# [Task description]
Count up the lines below containing the word "пшеничный", and give the result with no other words.

# [Task input]
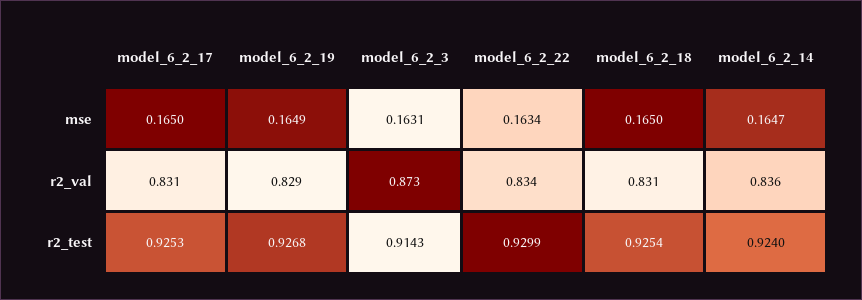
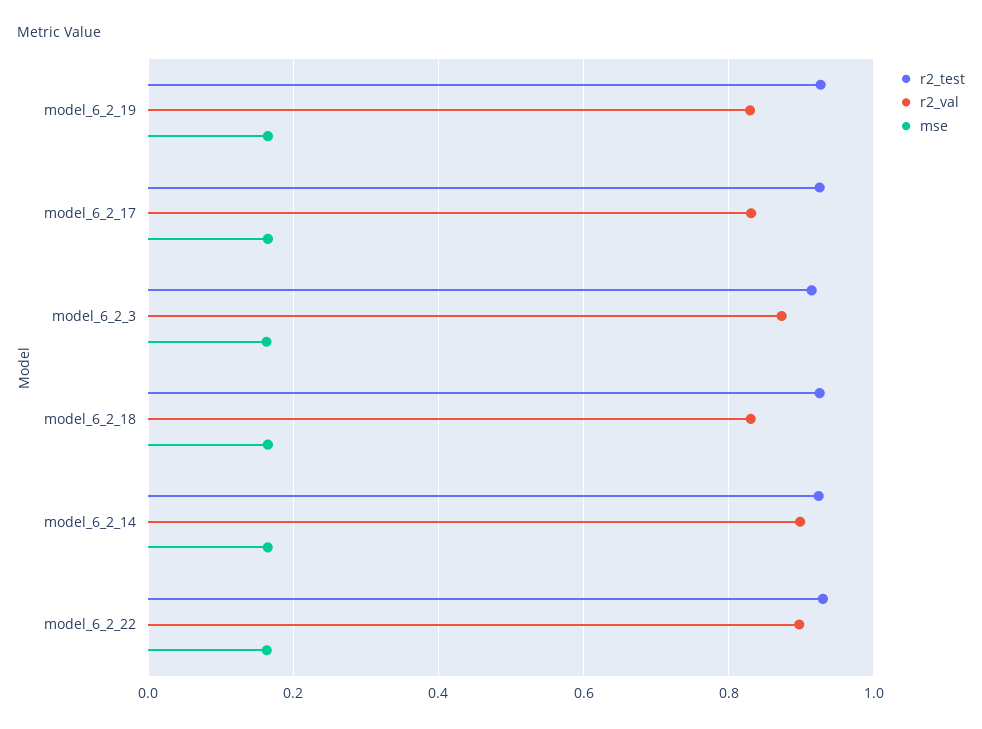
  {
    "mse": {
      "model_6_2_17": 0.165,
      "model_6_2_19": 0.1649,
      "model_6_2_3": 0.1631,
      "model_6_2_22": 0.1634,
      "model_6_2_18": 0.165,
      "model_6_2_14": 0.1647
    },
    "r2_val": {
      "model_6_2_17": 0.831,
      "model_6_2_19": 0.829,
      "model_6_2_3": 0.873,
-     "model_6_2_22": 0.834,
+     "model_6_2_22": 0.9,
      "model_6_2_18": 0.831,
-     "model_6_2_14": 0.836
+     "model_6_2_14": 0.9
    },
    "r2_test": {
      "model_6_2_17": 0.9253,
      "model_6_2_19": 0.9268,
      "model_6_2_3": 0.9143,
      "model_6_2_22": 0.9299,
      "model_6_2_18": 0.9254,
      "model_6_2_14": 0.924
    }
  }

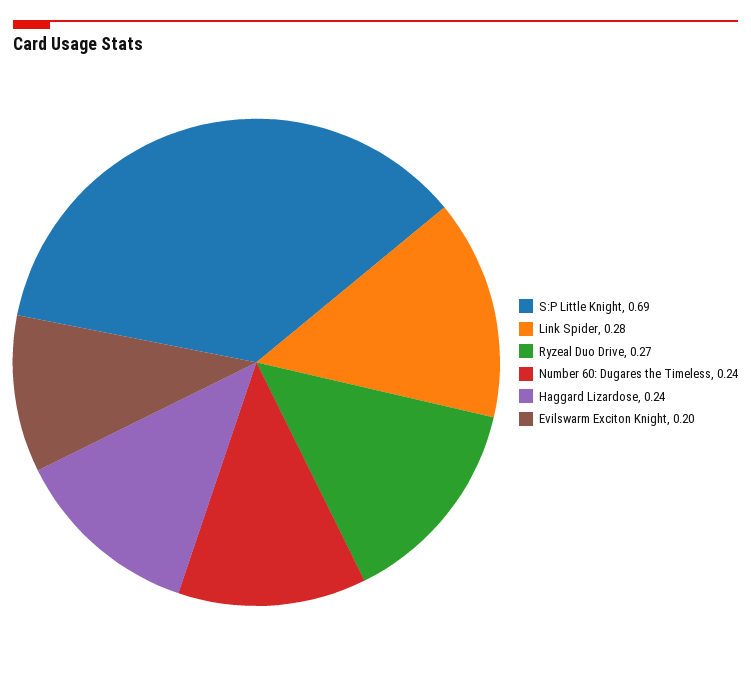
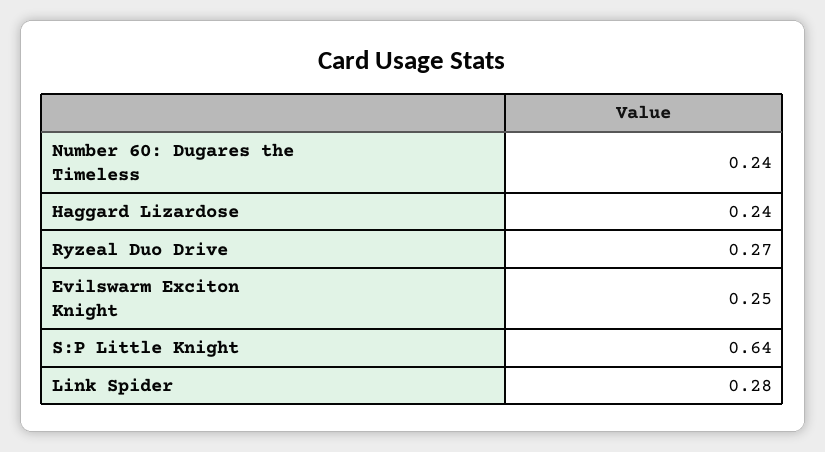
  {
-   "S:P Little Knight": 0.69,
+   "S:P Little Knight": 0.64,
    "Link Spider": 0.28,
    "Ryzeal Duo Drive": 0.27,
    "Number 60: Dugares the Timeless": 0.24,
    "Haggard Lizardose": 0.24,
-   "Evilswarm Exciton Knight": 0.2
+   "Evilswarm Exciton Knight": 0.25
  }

---

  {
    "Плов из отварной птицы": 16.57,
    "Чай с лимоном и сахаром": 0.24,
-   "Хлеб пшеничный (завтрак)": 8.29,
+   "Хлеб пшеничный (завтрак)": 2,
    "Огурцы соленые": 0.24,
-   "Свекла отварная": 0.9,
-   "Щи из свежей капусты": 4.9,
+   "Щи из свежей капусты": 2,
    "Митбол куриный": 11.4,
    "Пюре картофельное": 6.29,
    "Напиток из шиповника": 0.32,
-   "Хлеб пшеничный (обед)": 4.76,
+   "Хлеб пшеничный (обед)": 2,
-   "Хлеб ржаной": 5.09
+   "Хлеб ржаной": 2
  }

...

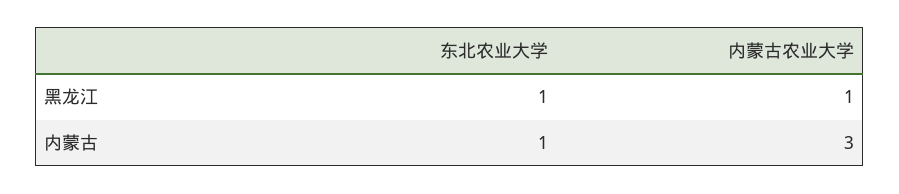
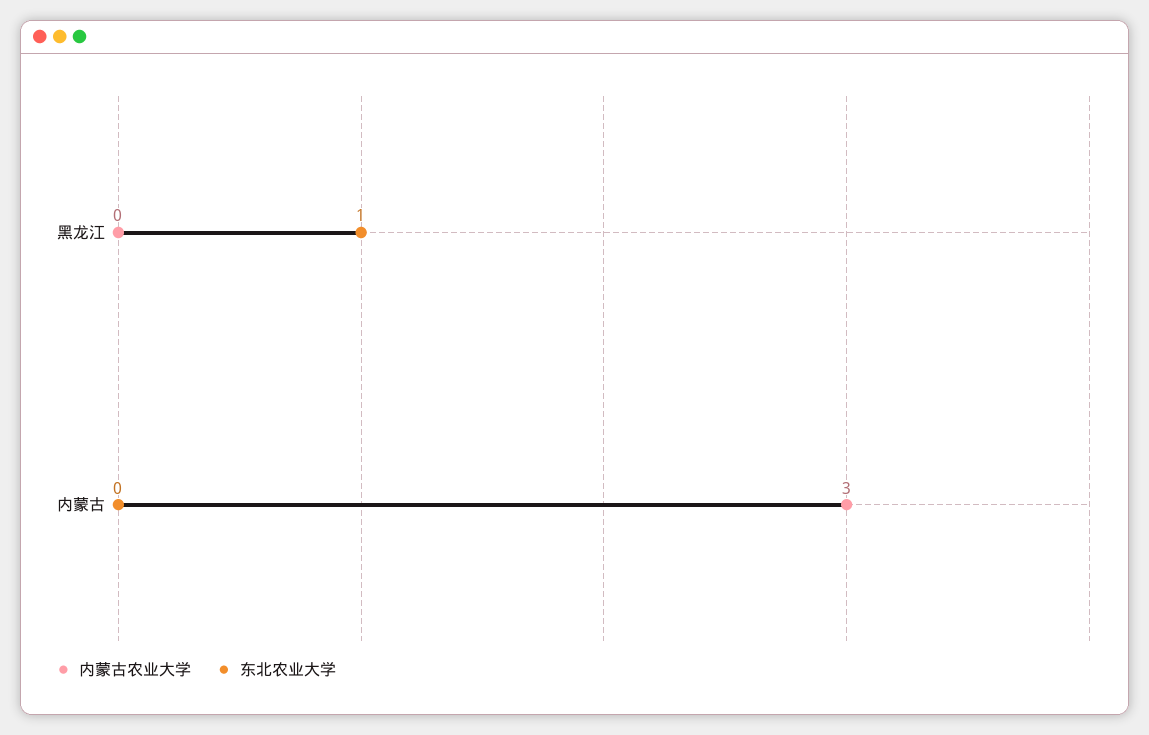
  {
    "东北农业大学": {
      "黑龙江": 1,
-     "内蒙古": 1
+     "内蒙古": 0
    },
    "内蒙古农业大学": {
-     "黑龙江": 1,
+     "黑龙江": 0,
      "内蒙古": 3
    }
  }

# [Response]
4